MCP Apps: Extending servers with interactive user interfaces

Perceived significance and goals

  • Many see MCP Apps / MCP-UI as a missing piece: a UI layer on top of MCP so non-technical users aren’t stuck in pure chat, and can use buttons, forms, tables, etc.
  • Supporters argue this moves MCP closer to real user workflows, where most users don’t know or care about protocols, just that “the chat helps them get work done.”
  • Others think it could catalyze a new generation of “apps inside chat” for commerce and productivity.

UX benefits and concrete use cases

  • Recurrent theme: current LLM UX is powerful but clunky—lots of copy/paste, weak formatting, poor integrations (e.g., no OAuth flows, API keys in files).
  • Example “killer” flows raised:
    • “Recommend a book; give me a one-click ‘send to Kindle for $4.99’ button.”
    • “Find me a hotel in city X this weekend” → interactive grid of offers with “book now” buttons.
  • Other use cases: dashboards, data tables, embedded charts, game UIs (e.g., Doom), and internal tools that surface richer context to agents.

APIs, determinism, and redundancy concerns

  • Large subthread debates whether MCP is “just APIs/RPC again”: some argue it’s basically OpenAPI/WSDL/REST reinvented with new branding.
  • Others say MCP adds LLM-oriented features (tool discovery, agent-friendly schemas, resources, elicitation) beyond a simple --help or OpenAPI spec.
  • Determinism: people argue over “indeterministic buttons”; consensus is that MCP servers are generally as deterministic as normal REST APIs, and the non-determinism is in the LLM deciding when/how to call them.
  • Token/context cost concerns surface, with references to work showing that code-based tool invocation can massively reduce token usage versus naïve MCP loading.

Lock-in, platforms, and “app store” dynamics

  • Some fear whoever controls the dominant protocol / app SDK becomes the next iOS/Android, with vendor lock-in and “app store” power.
  • Embedding mini-apps inside ChatGPT/Claude is seen by critics as a monopolistic move vs a system agent calling ordinary app APIs.
  • Questions raised: Will Apple/other platforms tolerate an in-chat cross-platform app store? Who curates it for non-technical users?

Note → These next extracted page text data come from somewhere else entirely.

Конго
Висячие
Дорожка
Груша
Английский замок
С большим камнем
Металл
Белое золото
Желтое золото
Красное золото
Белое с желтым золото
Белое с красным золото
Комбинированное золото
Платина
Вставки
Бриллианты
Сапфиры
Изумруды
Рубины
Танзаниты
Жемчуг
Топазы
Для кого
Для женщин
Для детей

Standardization, overlap, and ecosystem risks

  • MCP-UI is pitched as an optional extension and a “common place” to converge patterns and avoid proprietary sprawl across vendors.
  • Skeptics worry the MCP surface is already large, implementations barely cover the core, and premature “official” blessing could fragment clients and servers further.
  • Existing or competing specs (AG-UI, Copilot-like markdown UIs, custom frameworks) are cited as evidence of duplication.

Alternatives: CLIs, skills, and LLM-generated UIs

  • Several participants prefer letting agents call CLIs or REST APIs directly (often via “skills”) for better determinism, flexibility, and token efficiency.
  • Some argue we should push toward LLM-generated, bespoke UIs (e.g., via code/markdown blocks) rather than static, server-defined widgets; others respond that models aren’t reliable enough yet for complex dynamic UIs.
  • MCP is framed by some as best for bespoke “context engines” and long-lived services (auth, stateful workflows), not as a universal tool layer.

Broader reflections

  • Comparisons to past waves: Facebook apps, WeChat mini-programs, bot frameworks, and the web itself; some feel the industry is re-deriving old patterns.
  • There’s both excitement about breaking information silos and enabling “conversational commerce,” and unease that human-facing UIs might get subsumed by machine-driven intermediaries.